Hisyam bin Hassan menceritakan, “Hazil putra Hafshah binti Sirin bekerja
mengumpulkan kayu bakar di musim panas. Kayu itu kemudian dikulitinya lalu dia
ambil ampasnya dan dia membelahnya. Hafshah berkata, ‘Aku sering merasa
kedinginan ketika melakukan qiyamullail di musim dingin. Jika datang musim
dingin, putraku Hazil datang membawa perapian dan diletakkannya di belakangku.
Dia meletakkan api itu di belakangku agar aku bisa memanaskan badan. Dia tetap
berada di dekatku sampai penghujung malam.’
Hafshah melanjutkan, ‘Ketika putraku wafat, Allah mengaruniakan kesabaran kepadaku untuk berpisah dengannya, tetapi aku tetap merasakan kepedihan dan kehilangan berpisah dengannya, sesuatu yang sulit untuk terobati.’

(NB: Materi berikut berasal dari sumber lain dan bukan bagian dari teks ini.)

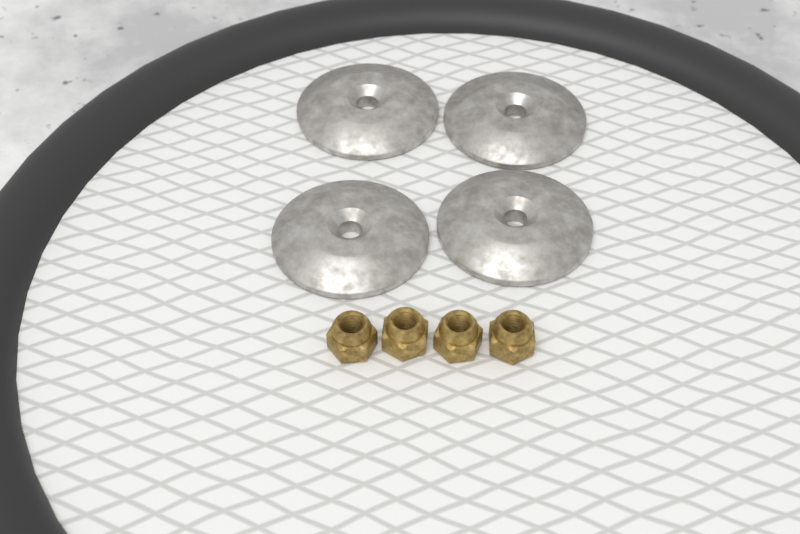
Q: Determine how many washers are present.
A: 4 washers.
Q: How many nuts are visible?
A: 4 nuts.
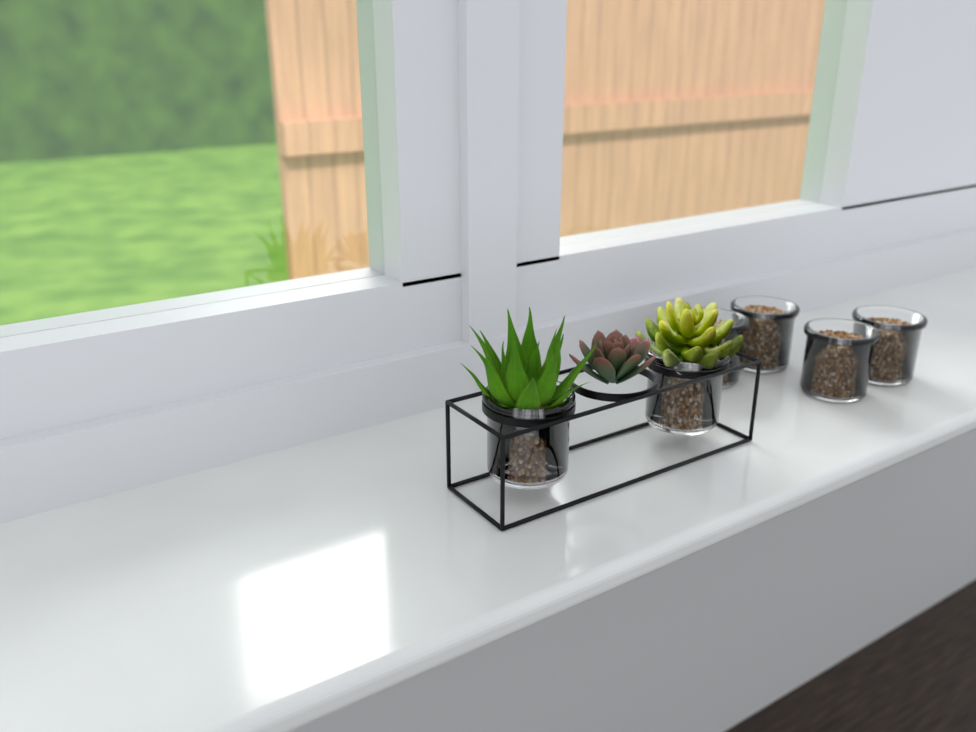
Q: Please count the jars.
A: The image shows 6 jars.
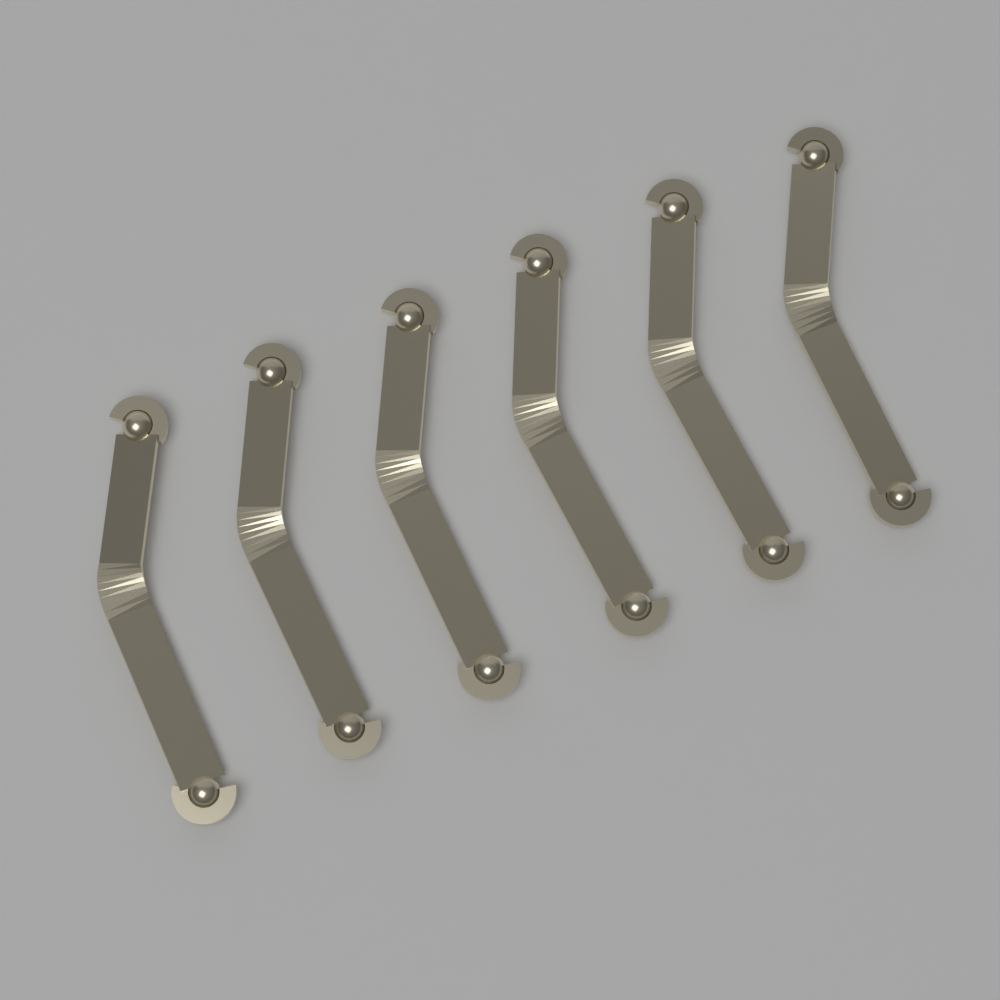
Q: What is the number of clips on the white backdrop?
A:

Suatu malam, ketika aku sedang shalat di tempat ibadahku dan aku membaca surah an-Nahl, aku sampai pada ayat berikut.
‘...sesungguhnya apa yang ada di sisi Allah lebih baik bagimu jika kamu mengetahui. Apa yang ada di sisimu akan lenyap, dan apa yang ada di sisi Allah adalah kekal. Dan Kami pasti akan memberi balasan kepada orang yang sabar dengan pahala yang lebih baik dari apa yang telah mereka kerjakan.’ (an-Nahl: 95—96)
Aku terus ulang-ulang ayat tersebut, dan akhirnya Allah menghilangkan perasaan sedih yang menghimpit batinku.”
Hafshah binti Sirin sering menyalakan pelita di malam hari untuk melaksanakan qiyamullail di mushalla pribadinya. Kerap kali terjadi lampu pelitanya padam, tetapi rumahnya tetap bercahaya sampai pagi. Apabila dia sudah masuk ke ruang tempat shalatnya, dia tidak akan keluar kecuali karena suatu kebutuhan yang sangat mendesak.